Une réforme d’envergure
Ces changements s’inscrivent dans le cadre du décret exécutif n° 25‑169 du 22 juin 2025, modifiant et complétant le texte de 2004 fixant les règles de la circulation routière. Signé par le Premier Ministre Nadir Larbaoui, ce texte introduit de nouvelles règles en matière de mise en circulation, de revente et d’immatriculation des véhicules, ainsi qu’une nouvelle classification des permis de conduire.
Immatriculation : la « carte grise » devient « carte d’immatriculation »
Le vocabulaire administratif évolue : l’expression « carte grise » est officiellement remplacée par « carte d’immatriculation ». Désormais, le propriétaire d’un véhicule ou d’une remorque de plus de 500 kg mis en circulation pour la première fois doit déposer une demande d’immatriculation auprès du Wali de sa Wilaya, accompagnée d’un dossier complet. En cas de changement de propriétaire ou de modification des données, une nouvelle carte d’immatriculation doit être demandée.
Contrôle technique renforcé avant mise en circulation
Le contrôle technique devient obligatoire avant toute mise en circulation initiale d’un véhicule automobile, d’une remorque ou d’une semi‑remorque, alors qu’auparavant une simple déclaration auprès du Wali suffisait. Toute transformation notable d’un véhicule remettant en cause son état ou ses composants initiaux nécessite également un nouveau contrôle de conformité auprès des services des mines.
Permis de conduire : nouvelle classification et équivalences
Le décret établit une nouvelle classification des permis de conduire, avec des catégories A1 et A pour les motocyclettes selon la cylindrée, ainsi que les catégories B et B(E) pour les véhicules légers.
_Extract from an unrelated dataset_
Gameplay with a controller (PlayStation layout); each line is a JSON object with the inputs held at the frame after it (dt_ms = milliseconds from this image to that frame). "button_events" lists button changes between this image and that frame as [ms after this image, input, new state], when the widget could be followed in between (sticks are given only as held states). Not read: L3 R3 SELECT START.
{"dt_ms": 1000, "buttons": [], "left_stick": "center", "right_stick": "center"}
De nouvelles équivalences entre catégories sont également introduites, permettant par exemple aux détenteurs d’un permis C de conduire des véhicules de catégorie C1. La durée de validité des permis est fixée à 10 ans pour les catégories A1, A, B, B(E) et F, et à 5 ans pour les catégories C1, C1(E), C, C(E), D et D(E).
Deux‑roues : assouplissement pour les permis B
Une mesure importante pour les conducteurs urbains : les détenteurs d’un permis de catégorie B peuvent désormais piloter des deux‑roues n’excédant pas 125 cm³, contre 80 cm³ auparavant. Par ailleurs, l’ABS n’est plus obligatoire pour les motocyclettes de 50 à 80 cm³, ce qui devrait rendre ces véhicules plus accessibles.
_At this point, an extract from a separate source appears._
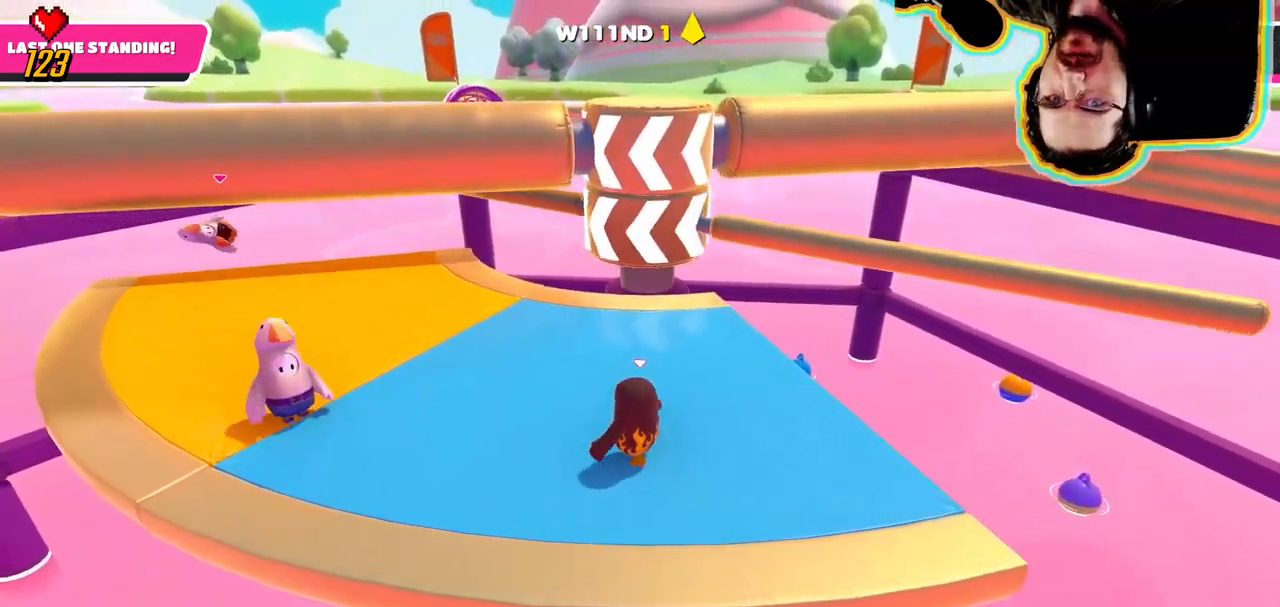
{"dt_ms": 1000, "buttons": [], "left_stick": "center", "right_stick": "center"}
Sanctions et équipements de sécurité
Parallèlement, la loi n° 26‑09 de mai 2026 portant nouveau code de la route rend obligatoires certains équipements de sécurité (triangle, gilet, etc.), leur absence étant passible d’une amende forfaitaire de 4 000 DA. Le port de la ceinture de sécurité devient strictement obligatoire pour les passagers arrière, et le transport d’enfants de moins de 8 ans sur motocycles est interdit.
Enjeux pour les automobilistes et le marché
Ces réformes visent à moderniser le cadre réglementaire, renforcer la sécurité routière et harmoniser les pratiques avec les normes internationales. Pour les automobilistes, elles impliquent une meilleure traçabilité des véhicules, un contrôle technique plus rigoureux et une adaptation aux nouvelles règles de permis et d’équipements.
Sources : Radio Algérie, Algérie360, TSA, Autobip, Journal officiel.